Yeah, but that's something we ought to fix someday; IMO it's an artifact
of having wedged in remove_useless_joins without doing the extensive
refactoring that'd be needed to do it at a more desirable time. I don't
want to build user-visible behavior that's dependent on doing that wrong.
(But wait a second ... we could improve this without quite that much work:
instead of doing estimate_rel_size immediately during get_relation_info,
couldn't it be left until the set_base_rel_sizes pass? Since
RelationGetNumberOfBlocks involves kernel calls, skipping it for removed
rels seems worth doing.)
regards, tom lane
On 2018-05-16 18:55:41 -0400, Tom Lane wrote:
David Rowley <david.rowley@2ndquadrant.com> writes:
On 17 May 2018 at 10:13, Tom Lane <tgl@sss.pgh.pa.us> wrote:
Yeah. It'd have to be a very heuristic thing that doesn't account
for much beyond the number of relations in the query, and maybe their
sizes --- although I don't think we even know the latter at the
point where join removal would be desirable. (And note that one of
the desirable benefits of join removal is not having to find out the
sizes of removed rels ... so just swapping that around doesn't appeal.)There's probably some argument for delaying obtaining the relation
size until after join removal and probably partition pruning too, but
it's currently done well before that in build_simple_rel, where the
RelOptInfo is built.Yeah, but that's something we ought to fix someday; IMO it's an artifact
of having wedged in remove_useless_joins without doing the extensive
refactoring that'd be needed to do it at a more desirable time. I don't
want to build user-visible behavior that's dependent on doing that wrong.

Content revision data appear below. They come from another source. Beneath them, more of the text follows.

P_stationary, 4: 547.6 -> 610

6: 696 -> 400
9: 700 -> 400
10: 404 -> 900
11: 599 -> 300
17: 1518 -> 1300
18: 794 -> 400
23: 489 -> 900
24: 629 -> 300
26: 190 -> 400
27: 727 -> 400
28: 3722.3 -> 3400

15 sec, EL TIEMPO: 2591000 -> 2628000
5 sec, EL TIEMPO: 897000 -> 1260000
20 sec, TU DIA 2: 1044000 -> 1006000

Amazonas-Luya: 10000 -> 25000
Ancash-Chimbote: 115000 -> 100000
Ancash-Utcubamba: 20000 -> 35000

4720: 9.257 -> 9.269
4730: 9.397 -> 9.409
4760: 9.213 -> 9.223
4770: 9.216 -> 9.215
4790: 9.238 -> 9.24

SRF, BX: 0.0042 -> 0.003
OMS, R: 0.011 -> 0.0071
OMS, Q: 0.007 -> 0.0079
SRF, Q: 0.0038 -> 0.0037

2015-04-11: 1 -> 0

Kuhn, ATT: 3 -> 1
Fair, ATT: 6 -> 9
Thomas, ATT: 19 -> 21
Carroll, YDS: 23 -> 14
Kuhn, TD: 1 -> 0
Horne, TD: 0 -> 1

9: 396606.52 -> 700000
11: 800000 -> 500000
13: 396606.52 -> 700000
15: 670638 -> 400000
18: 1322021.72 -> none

My patch that introduced a radix tree buffer mapping also keeps an
accurate relation size in memory, making it far cheaper to use. While I
depriorized the patchset for the moment (I'll post what I'm working on
first soon), that should address some of the cost till then.
Wonder if we shouldn't just cache an estimated relation size in the
relcache entry till then. For planning purposes we don't need to be
accurate, and usually activity that drastically expands relation size
will trigger relcache activity before long. Currently there's plenty
workloads where the lseeks(SEEK_END) show up pretty prominently.